EXERCISE DESCRIPTION
Retype the material that follows exactly, limited to the lines from the one with "Visa Prepaid Card" through the one with "read more...", and keep out all pictures.
Content starts
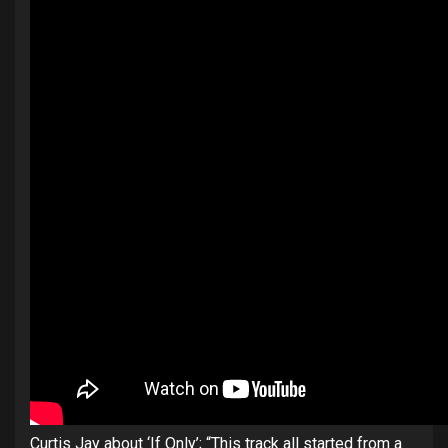
Curtis Jay about ‘If Only’; “This track all started from a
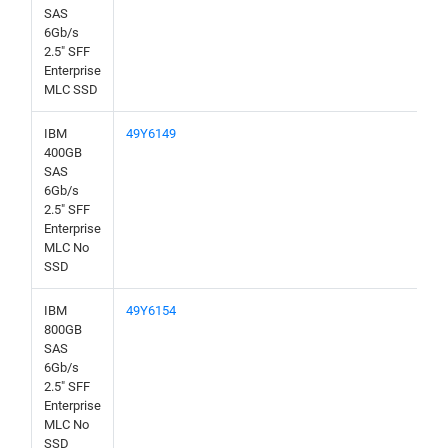
SAS
6Gb/s
2.5" SFF
Enterprise
MLC SSD
IBM
49Y6149
400GB
SAS
6Gb/s
2.5" SFF
Enterprise
MLC No
SSD
IBM
49Y6154
800GB
SAS
6Gb/s
2.5" SFF
Enterprise
MLC No
SSD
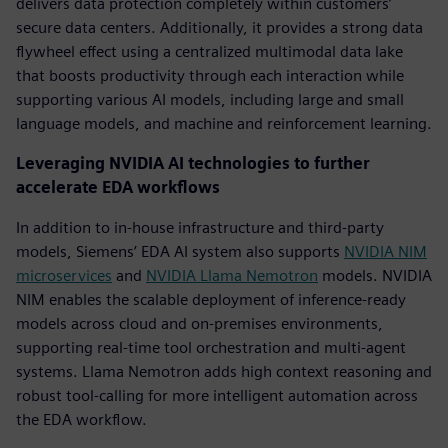
delivers data protection completely within customers’
secure data centers. Additionally, it provides a strong data
flywheel effect using a centralized multimodal data lake
that boosts productivity through each interaction while
supporting various AI models, including large and small
language models, and machine and reinforcement learning.
Leveraging NVIDIA AI technologies to further
accelerate EDA workflows
In addition to in-house infrastructure and third-party
models, Siemens’ EDA AI system also supports
NVIDIA NIM
m
icroservices
and
NVIDIA
Llama Nemotron
models. NVIDIA
NIM enables the scalable deployment of inference-ready
models across cloud and on-premises environments,
supporting real-time tool orchestration and multi-agent
systems. Llama Nemotron adds high context reasoning and
robust tool-calling for more intelligent automation across
the EDA workflow.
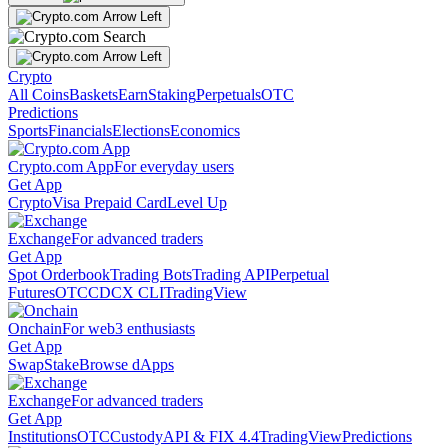
Crypto
All Coins
Baskets
Earn
Staking
Perpetuals
OTC
Predictions
Sports
Financials
Elections
Economics
Crypto.com App
For everyday users
Get App
Crypto
Visa Prepaid Card
Level Up
Exchange
For advanced traders
Get App
Spot Orderbook
Trading Bots
Trading API
Perpetual
Futures
OTC
CDCX CLI
TradingView
Onchain
For web3 enthusiasts
Get App
Swap
Stake
Browse dApps
Exchange
For advanced traders
Get App
Institutions
OTC
Custody
API & FIX 4.4
TradingView
Predictions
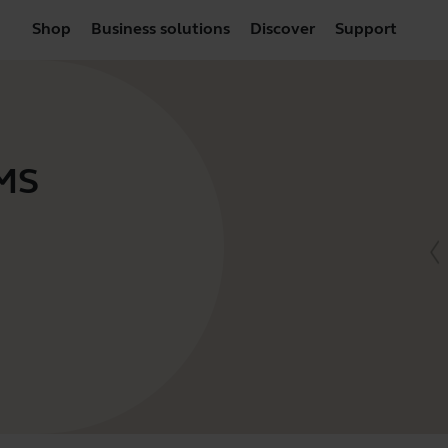
Shop
Business solutions
Discover
Support
 MS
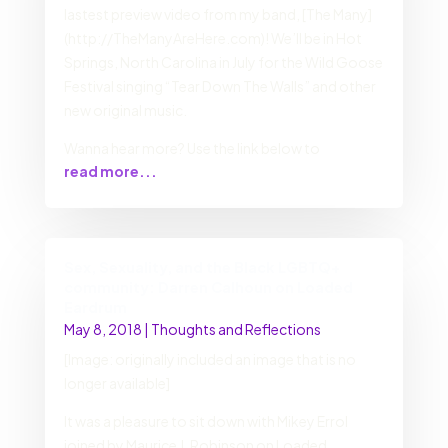
lastest preview video from my band, [The Many]
(http://TheManyAreHere.com)! We’ll be in Hot
Springs, North Carolina in July for the Wild Goose
Festival singing “Tear Down The Walls” and other
new original music.
Wanna hear more? Use the link below to
read more...
Sex, Sexuality, and the Black LGBTQ+
community: Darren Calhoun on Loaded
Eardrum
May 8, 2018
|
Thoughts and Reflections
[Image: originally included an image that is no
longer available]
It was a pleasure to sit down with Mikey Errol
joined by Maurice J. Robinson on Loaded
Content ends
EXERCISE RESULT
Visa Prepaid Card
Level Up
Exchange
For advanced traders
Get App
Spot Orderbook
Trading Bots
Trading API
Perpetual
Futures
OTC
CDCX CLI
TradingView
Onchain
For web3 enthusiasts
Get App
Swap
Stake
Browse dApps
Exchange
For advanced traders
Get App
Institutions
OTC
Custody
API & FIX 4.4
TradingView
Predictions
Shop
Business solutions
Discover
Support
 MS
lastest preview video from my band, [The Many]
(http://TheManyAreHere.com)! We’ll be in Hot
Springs, North Carolina in July for the Wild Goose
Festival singing “Tear Down The Walls” and other
new original music.
Wanna hear more? Use the link below to
read more...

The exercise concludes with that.